## Exercise
Report every line below that contains the word "Other", copying each such line in full.

## Records for the exercise
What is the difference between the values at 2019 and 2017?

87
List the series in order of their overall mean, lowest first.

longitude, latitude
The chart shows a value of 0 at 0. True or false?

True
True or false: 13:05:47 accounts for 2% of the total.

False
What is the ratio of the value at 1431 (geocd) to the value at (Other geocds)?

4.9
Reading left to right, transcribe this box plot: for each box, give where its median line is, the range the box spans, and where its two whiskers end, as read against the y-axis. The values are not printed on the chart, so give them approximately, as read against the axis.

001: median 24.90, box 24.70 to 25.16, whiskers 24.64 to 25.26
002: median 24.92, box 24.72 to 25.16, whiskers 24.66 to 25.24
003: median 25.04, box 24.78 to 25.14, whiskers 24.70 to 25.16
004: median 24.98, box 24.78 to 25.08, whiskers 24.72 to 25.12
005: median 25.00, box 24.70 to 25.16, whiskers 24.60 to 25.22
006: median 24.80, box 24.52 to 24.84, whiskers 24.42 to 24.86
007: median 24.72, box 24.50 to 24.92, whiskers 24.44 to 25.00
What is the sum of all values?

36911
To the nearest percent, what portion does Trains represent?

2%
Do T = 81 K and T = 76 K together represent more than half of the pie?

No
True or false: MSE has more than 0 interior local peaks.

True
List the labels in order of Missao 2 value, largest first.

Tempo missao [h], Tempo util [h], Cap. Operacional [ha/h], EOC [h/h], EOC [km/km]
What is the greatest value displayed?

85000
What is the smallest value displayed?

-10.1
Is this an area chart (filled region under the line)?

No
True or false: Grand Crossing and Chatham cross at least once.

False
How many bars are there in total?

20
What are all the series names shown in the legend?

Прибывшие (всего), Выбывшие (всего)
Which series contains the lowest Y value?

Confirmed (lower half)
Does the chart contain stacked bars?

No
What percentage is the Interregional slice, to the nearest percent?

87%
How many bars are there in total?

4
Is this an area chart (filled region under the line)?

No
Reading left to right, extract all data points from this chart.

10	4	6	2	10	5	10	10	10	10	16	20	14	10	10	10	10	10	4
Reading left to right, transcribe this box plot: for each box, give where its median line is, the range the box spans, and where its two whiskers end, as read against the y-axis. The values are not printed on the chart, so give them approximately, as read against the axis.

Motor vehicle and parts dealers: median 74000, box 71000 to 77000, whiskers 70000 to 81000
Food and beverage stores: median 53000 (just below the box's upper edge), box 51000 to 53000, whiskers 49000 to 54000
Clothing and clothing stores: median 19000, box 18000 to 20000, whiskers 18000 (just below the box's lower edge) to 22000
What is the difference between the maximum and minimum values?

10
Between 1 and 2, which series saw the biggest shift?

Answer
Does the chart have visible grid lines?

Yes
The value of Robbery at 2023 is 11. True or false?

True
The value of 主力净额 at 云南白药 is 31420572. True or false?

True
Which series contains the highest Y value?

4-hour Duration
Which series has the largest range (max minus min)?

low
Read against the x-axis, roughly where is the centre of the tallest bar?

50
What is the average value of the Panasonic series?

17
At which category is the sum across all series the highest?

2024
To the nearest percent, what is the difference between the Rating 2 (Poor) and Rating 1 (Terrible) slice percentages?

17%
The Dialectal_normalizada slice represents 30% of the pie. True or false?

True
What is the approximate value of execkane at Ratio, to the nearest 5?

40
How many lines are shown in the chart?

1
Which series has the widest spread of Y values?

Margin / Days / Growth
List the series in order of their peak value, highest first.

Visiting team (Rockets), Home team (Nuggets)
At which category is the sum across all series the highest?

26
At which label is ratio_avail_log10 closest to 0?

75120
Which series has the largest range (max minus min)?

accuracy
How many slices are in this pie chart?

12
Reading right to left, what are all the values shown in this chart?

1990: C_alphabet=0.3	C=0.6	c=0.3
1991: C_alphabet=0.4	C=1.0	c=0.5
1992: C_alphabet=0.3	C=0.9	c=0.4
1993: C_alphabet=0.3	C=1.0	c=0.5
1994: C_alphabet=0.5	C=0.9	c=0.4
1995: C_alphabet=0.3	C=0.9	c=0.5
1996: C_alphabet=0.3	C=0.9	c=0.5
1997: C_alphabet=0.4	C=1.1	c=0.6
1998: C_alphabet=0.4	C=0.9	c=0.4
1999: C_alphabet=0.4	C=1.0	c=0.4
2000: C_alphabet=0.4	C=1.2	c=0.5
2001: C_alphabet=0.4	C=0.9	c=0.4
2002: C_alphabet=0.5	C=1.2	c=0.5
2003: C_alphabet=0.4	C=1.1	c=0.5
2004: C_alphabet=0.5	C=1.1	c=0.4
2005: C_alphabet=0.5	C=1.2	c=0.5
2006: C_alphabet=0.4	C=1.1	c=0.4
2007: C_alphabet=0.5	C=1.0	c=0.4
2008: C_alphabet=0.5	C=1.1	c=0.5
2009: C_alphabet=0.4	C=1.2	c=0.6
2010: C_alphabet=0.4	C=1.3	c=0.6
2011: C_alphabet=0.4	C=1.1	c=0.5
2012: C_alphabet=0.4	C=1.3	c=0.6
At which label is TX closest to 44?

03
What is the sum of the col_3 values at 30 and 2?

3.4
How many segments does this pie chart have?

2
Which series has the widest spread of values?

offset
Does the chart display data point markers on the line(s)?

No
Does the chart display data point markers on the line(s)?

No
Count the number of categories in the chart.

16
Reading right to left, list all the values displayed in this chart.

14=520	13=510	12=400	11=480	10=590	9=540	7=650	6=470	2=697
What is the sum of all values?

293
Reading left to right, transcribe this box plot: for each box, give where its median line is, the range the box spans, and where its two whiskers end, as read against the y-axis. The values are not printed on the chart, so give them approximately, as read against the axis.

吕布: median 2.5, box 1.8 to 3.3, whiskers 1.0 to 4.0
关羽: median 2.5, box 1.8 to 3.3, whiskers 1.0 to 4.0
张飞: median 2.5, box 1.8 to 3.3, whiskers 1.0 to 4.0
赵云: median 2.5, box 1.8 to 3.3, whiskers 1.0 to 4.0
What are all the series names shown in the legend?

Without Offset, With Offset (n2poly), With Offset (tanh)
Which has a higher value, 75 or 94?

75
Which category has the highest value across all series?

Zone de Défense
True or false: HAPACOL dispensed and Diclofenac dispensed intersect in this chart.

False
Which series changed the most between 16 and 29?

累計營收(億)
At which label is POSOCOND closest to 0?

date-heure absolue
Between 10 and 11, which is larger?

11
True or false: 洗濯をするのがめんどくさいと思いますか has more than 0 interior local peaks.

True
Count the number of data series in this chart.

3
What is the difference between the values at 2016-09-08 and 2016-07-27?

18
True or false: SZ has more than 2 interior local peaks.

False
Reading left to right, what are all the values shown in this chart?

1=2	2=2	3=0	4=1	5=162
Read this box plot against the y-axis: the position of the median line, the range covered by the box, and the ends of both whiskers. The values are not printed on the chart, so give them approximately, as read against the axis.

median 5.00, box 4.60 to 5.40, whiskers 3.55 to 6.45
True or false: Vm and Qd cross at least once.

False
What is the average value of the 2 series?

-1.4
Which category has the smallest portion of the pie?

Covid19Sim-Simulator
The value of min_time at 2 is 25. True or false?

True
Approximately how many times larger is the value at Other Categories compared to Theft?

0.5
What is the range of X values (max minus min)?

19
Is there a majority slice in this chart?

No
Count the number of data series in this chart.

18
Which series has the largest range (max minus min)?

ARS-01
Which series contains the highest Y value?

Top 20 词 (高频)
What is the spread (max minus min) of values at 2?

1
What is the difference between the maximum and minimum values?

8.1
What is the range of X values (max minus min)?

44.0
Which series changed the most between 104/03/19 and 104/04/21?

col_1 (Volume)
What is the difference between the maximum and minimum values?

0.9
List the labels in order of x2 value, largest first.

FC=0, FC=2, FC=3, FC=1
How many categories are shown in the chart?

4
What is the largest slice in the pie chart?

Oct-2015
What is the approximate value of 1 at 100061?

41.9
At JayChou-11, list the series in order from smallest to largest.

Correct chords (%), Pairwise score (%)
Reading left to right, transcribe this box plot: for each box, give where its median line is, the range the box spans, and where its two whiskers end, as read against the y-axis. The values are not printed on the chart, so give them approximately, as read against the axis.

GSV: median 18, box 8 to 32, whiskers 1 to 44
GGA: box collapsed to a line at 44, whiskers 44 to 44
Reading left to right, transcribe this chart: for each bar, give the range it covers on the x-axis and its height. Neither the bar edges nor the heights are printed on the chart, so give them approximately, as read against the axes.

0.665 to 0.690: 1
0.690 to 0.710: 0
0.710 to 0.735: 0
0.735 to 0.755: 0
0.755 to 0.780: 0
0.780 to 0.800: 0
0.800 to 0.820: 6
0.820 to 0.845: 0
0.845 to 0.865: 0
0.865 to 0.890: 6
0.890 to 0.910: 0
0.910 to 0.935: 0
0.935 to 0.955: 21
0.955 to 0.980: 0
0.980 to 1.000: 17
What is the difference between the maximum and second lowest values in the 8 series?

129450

## Answer space
What is the ratio of the value at 1431 (geocd) to the value at (Other geocds)?
Approximately how many times larger is the value at Other Categories compared to Theft?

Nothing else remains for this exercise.